Mykki Blanco – “Postcards from Italia“
Em outubro do ano passado, falei aqui do introspectivo Stay Close To Music, último álbum de Mykki Blanco, pioneiro do rap queer e eleito pela Billboard como “uma das vozes artísticas mais originais e imprevisíveis da última década”. Ele acaba de lançar o EP Postcards from Italia, produzido novamente em colaboração com o músico e produtor eletrônico FaltyDL, mostrando uma nova faceta sua nessa “era de cowboy italiano”, com camadas adicionais de música de dança Euro dos anos 90 e acid house. O EP começa com “Magic on my back”, um blues bop sexy repleto de riffs cativantes. O artista está em tour pela Europa, em uma série de festivais, com show no Pitchfork Music Festival Berlin em 4 de novembro.
Venusto – “Atravessa Pele“
Pansexual não-binário, o brasiliense Venusto estreia com o EP de MPB suingada Atravessa Pele (Venusto), no qual mostra suas habilidades vocais e swag. Cineasta e arte-educador, Venusto estudou flauta, lira e canto na infância, musicalidade esta que transborda no trabalho, regado a “Djavan no violão” em “Gatinha33”. O EP tem produção musical de Fernando Jatobá (Remobília) e Rafael Ops e traz música negra brasileira da melhor qualidade, inspirada por nomes como Djavan, Dona Ivone Lara, Cartola, Luedji Luna, Liniker e Mayra Andrade. Além de “Gatinha33” (“Topa topa topa?”), “Tagarelá” e “Pele” também ganharam clipes. Venusto estudou cinema na Academia Internacional de Cinema (SP) e na New York Film Academy (NY/EUA) e música no Conservatório Souza Lima (SP) e na Berklee College of Music (Boston/EUA). Promete.
EVEHIVE – “PISA PISA”

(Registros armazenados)
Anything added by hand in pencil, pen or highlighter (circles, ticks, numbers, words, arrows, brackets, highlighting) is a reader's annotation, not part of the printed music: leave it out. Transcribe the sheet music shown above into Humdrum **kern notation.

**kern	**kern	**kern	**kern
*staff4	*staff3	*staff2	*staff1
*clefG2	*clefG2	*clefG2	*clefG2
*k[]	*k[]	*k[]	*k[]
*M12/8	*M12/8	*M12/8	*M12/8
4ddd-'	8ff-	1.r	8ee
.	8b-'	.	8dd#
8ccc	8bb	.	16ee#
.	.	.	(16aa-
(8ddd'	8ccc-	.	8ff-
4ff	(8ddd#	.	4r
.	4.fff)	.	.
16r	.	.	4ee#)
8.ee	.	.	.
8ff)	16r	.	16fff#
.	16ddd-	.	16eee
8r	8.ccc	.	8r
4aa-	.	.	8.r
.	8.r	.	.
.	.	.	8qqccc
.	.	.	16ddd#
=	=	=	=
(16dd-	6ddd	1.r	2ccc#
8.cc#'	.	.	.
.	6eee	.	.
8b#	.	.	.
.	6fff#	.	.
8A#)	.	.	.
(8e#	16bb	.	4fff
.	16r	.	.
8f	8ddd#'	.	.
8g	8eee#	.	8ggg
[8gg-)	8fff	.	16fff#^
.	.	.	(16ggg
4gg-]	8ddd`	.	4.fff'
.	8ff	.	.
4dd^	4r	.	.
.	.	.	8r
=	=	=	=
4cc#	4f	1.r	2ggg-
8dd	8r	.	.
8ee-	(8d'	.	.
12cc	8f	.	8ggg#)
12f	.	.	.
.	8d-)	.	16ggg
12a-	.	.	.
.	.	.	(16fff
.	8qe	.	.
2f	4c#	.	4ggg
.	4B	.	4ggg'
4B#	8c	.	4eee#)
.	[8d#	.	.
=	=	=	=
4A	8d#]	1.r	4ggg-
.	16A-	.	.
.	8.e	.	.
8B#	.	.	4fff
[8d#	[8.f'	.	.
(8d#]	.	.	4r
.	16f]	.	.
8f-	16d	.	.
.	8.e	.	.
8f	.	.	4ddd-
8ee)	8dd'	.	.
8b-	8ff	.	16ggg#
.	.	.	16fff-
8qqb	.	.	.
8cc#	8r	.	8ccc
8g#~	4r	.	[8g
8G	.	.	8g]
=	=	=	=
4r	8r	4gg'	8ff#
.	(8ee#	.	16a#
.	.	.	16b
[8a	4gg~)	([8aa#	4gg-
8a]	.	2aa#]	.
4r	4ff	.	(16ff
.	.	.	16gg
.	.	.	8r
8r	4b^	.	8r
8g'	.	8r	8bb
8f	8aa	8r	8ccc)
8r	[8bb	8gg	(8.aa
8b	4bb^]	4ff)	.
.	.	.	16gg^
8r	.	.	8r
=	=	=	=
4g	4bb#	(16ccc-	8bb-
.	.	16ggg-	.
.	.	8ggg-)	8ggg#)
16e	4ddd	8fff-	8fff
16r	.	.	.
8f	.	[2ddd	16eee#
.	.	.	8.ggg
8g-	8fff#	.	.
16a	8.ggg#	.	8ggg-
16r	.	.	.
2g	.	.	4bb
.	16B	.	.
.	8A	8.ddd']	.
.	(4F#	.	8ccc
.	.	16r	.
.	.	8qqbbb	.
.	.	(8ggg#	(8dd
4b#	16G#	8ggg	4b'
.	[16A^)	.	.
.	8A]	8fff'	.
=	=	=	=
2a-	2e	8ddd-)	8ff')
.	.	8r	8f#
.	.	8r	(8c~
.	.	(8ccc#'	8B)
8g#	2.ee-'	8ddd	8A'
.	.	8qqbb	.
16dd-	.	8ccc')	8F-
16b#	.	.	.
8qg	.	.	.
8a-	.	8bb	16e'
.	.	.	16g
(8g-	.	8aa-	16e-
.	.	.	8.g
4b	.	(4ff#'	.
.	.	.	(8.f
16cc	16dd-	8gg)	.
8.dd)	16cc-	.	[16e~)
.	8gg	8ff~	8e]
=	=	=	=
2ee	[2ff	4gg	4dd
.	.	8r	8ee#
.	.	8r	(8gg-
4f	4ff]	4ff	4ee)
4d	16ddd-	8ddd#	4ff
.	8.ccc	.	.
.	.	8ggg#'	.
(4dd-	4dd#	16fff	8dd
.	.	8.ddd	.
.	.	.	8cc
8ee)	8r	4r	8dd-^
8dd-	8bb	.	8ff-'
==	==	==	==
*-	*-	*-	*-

ENUNCIADO DA TAREFA — Repita literalmente a parte do texto sobre lançamentos musicais que vai de "Mykki Blanco –" a "4 de novembro.", inclusive.

RESPOSTA ESCRITA —
Mykki Blanco – “Postcards from Italia“
Em outubro do ano passado, falei aqui do introspectivo Stay Close To Music, último álbum de Mykki Blanco, pioneiro do rap queer e eleito pela Billboard como “uma das vozes artísticas mais originais e imprevisíveis da última década”. Ele acaba de lançar o EP Postcards from Italia, produzido novamente em colaboração com o músico e produtor eletrônico FaltyDL, mostrando uma nova faceta sua nessa “era de cowboy italiano”, com camadas adicionais de música de dança Euro dos anos 90 e acid house. O EP começa com “Magic on my back”, um blues bop sexy repleto de riffs cativantes. O artista está em tour pela Europa, em uma série de festivais, com show no Pitchfork Music Festival Berlin em 4 de novembro.